Boissevain died in 1949 of lung cancer, and Millay lived alone for the last year of her life.

Millay died at her home on October 19, 1950. She had fallen down stairs and was found approximately eight hours after her death. Her physician reported that she had suffered a heart attack following a coronary occlusion.[24] She was 58 years old. She is buried alongside her husband at Millay Colony for the Arts, Austerlitz, New York.[25]

Millay's sister Norma and her husband, the painter and actor Charles Frederick Ellis, moved to Steepletop after Millay's death. In 1973, they established Millay Colony for the Arts on the seven acres around the house and barn. After the death of her husband in 1976, Norma continued to run the program until her death in 1986.

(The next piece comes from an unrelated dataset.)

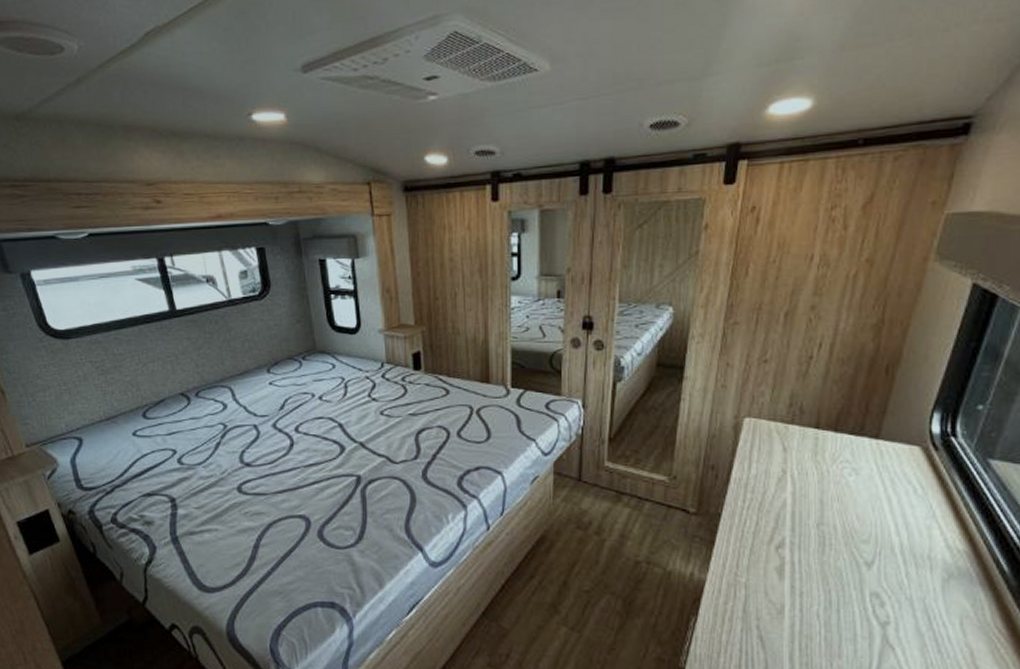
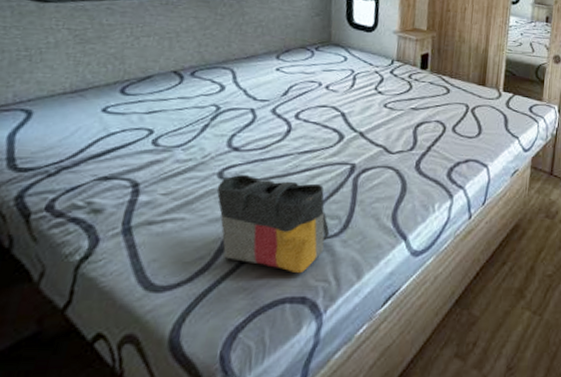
tote bag: none [239,488,347,581] -> present [217,174,330,274]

At 17, the poet Mary Oliver visited Steepletop and became a close friend of Norma. Oliver eventually lived there for seven years and helped to organize Millay's papers.[26] Mary Oliver herself went on to become a Pulitzer Prize-winning poet, greatly inspired by Millay's work.[27] In 2006, the state of New York paid $1.69 million to acquire Steepletop, with the intention to add the land to a nearby state forest preserve. The proceeds of the sale were to be used by the Edna St. Vincent Millay Society to restore the farmhouse and grounds and turn it into a museum. The museum has been open to the public since summer 2010, and guided tours of Steepletop and Millay's gardens are available from the end of May through the middle of October. Parts of the grounds of Steepletop, including the Millay Poetry Trail that leads to her grave, are now open to the public year-round.

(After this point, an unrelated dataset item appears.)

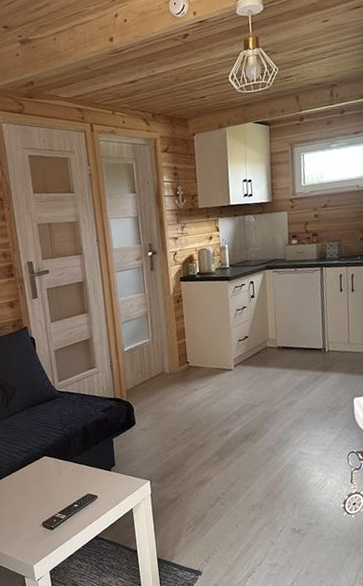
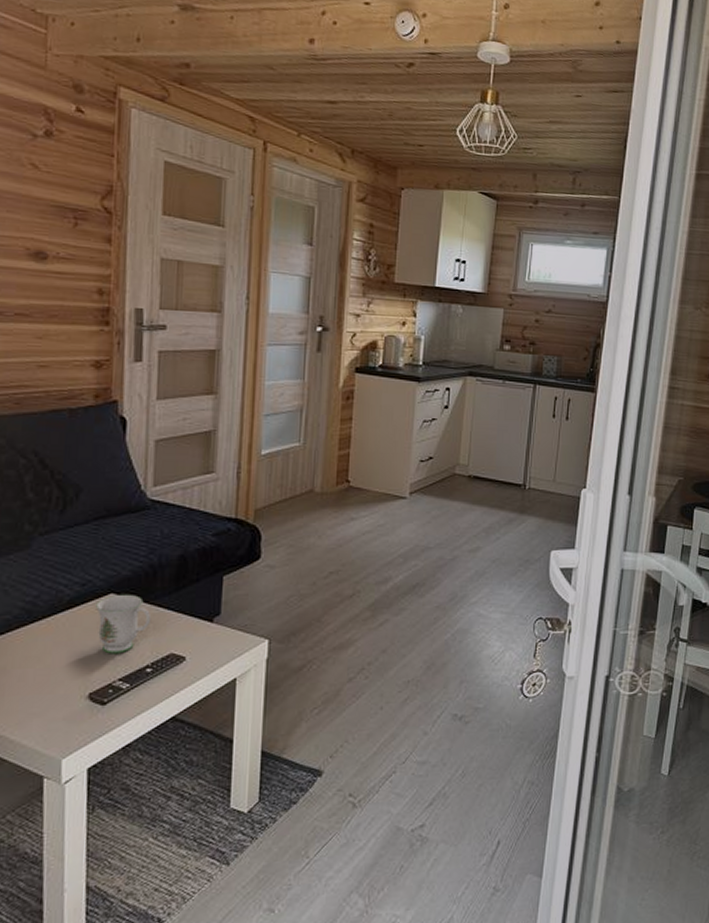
mug: none [37,456,72,496] -> present [96,594,152,654]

Details of Millay's life were compiled by biographer Nancy Milford in the book titled ''Savage Beauty: The Life of Edna St Vincent Millay'', published in 2001. Milford was sought out by Millay's only living connection at the time, her sister Norma Millay Ellis, and was chosen for her previous, successful biography ''Zelda''. Milford would then go on to edit and write an introduction for a collection of Millay's poems called ''The Selected Poetry of Edna St. Vincent Millay.''[28]

In 2015, she was named by Equality Forum as one of their 31 Icons of the 2015 LGBT History Month.[29]

Tennessee Williams (1911-1983), Roddy Bottum (born 1963) and Edna St. Vincent Millay (1893-1950), all descend from the same Pilgrims, Stephen Tracy and his wife Tryphosa Less, and Stephen Hopkins (arrived with the Mayflower).